忠はうなだれて「警察を呼んでくれ」と言った。

何を言うの、警察を呼びたいのはこっちの方だと、少しむかっとした。


すると忠は、「俺は受け持ちの生徒と付き合っていた。彼女が妊娠したことを知り、ホテルの部屋で話し合っているうちカッとなり、彼女を果物ナイフで刺した。俺は人を殺してしまった。自首する前にキャバレーを経験してみたかった」」と、項垂れた。

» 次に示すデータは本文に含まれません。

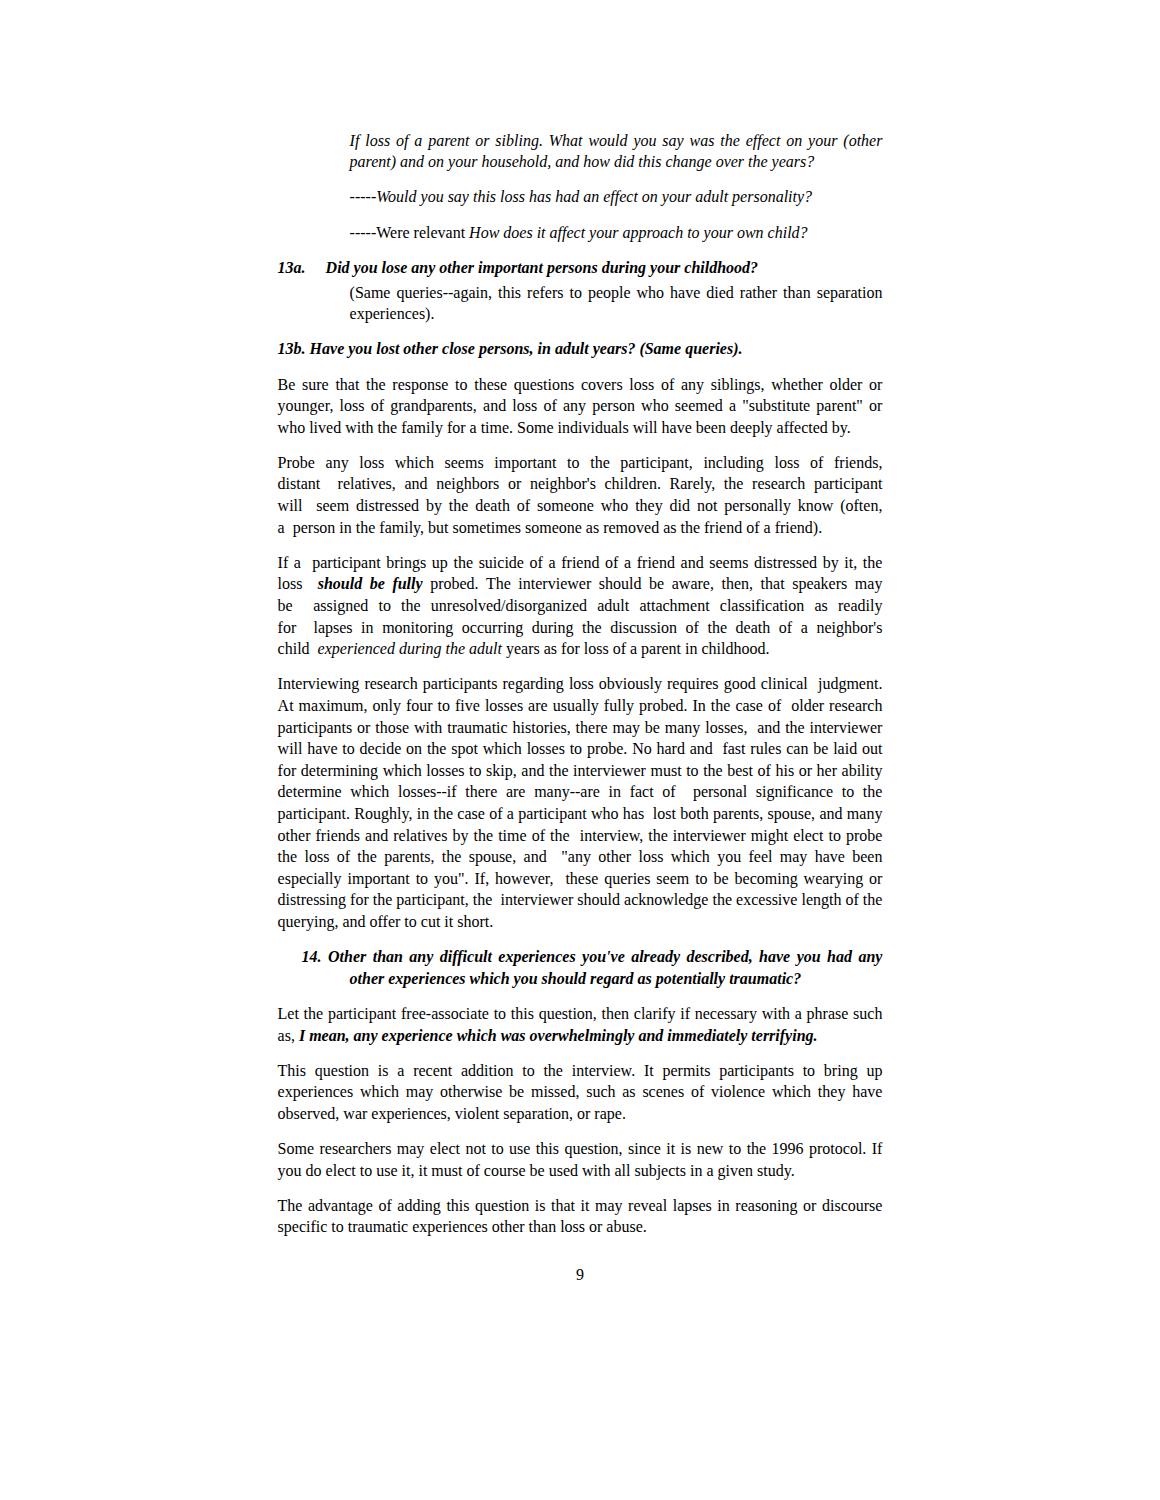If loss of a parent or sibling. What would you say was the effect on your (other parent) and on your household, and how did this change over the years?
-----Would you say this loss has had an effect on your adult personality?
-----Were relevant How does it affect your approach to your own child?
13a. Did you lose any other important persons during your childhood?
(Same queries--again, this refers to people who have died rather than separation experiences).
13b. Have you lost other close persons, in adult years? (Same queries).
Be sure that the response to these questions covers loss of any siblings, whether older or younger, loss of grandparents, and loss of any person who seemed a "substitute parent" or who lived with the family for a time. Some individuals will have been deeply affected by.
Probe any loss which seems important to the participant, including loss of friends, distant relatives, and neighbors or neighbor's children. Rarely, the research participant will seem distressed by the death of someone who they did not personally know (often, a person in the family, but sometimes someone as removed as the friend of a friend).
If a participant brings up the suicide of a friend of a friend and seems distressed by it, the loss should be fully probed. The interviewer should be aware, then, that speakers may be assigned to the unresolved/disorganized adult attachment classification as readily for lapses in monitoring occurring during the discussion of the death of a neighbor's child experienced during the adult years as for loss of a parent in childhood.
Interviewing research participants regarding loss obviously requires good clinical judgment. At maximum, only four to five losses are usually fully probed. In the case of older research participants or those with traumatic histories, there may be many losses, and the interviewer will have to decide on the spot which losses to probe. No hard and fast rules can be laid out for determining which losses to skip, and the interviewer must to the best of his or her ability determine which losses--if there are many--are in fact of personal significance to the participant. Roughly, in the case of a participant who has lost both parents, spouse, and many other friends and relatives by the time of the interview, the interviewer might elect to probe the loss of the parents, the spouse, and "any other loss which you feel may have been especially important to you". If, however, these queries seem to be becoming wearying or distressing for the participant, the interviewer should acknowledge the excessive length of the querying, and offer to cut it short.
14. Other than any difficult experiences you've already described, have you had any other experiences which you should regard as potentially traumatic?
Let the participant free-associate to this question, then clarify if necessary with a phrase such as, I mean, any experience which was overwhelmingly and immediately terrifying.
This question is a recent addition to the interview. It permits participants to bring up experiences which may otherwise be missed, such as scenes of violence which they have observed, war experiences, violent separation, or rape.
Some researchers may elect not to use this question, since it is new to the 1996 protocol. If you do elect to use it, it must of course be used with all subjects in a given study.
The advantage of adding this question is that it may reveal lapses in reasoning or discourse specific to traumatic experiences other than loss or abuse.
9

「女を刺したのはどこのホテルなの?」と聞くと、「幣舞橋から見えるリバーサイドホテルです」と言った。

「警察官が忠をパトカーに乗せた後、バッグからフロアマネージャーに渡す店外指名伝票をとりだして、1を消して3と書いた。このまま店に提出すれば、店外指名料3万円が貰える。だが空しい気持ちは一層増した。


伝票に書いた3を消し、0と書いて破って捨てた。


 東映ホテルの窓から眺めると、リバーサイドホテルに向かう救急車の赤いランプが、霧にかすむ幣舞橋の上を走っていた。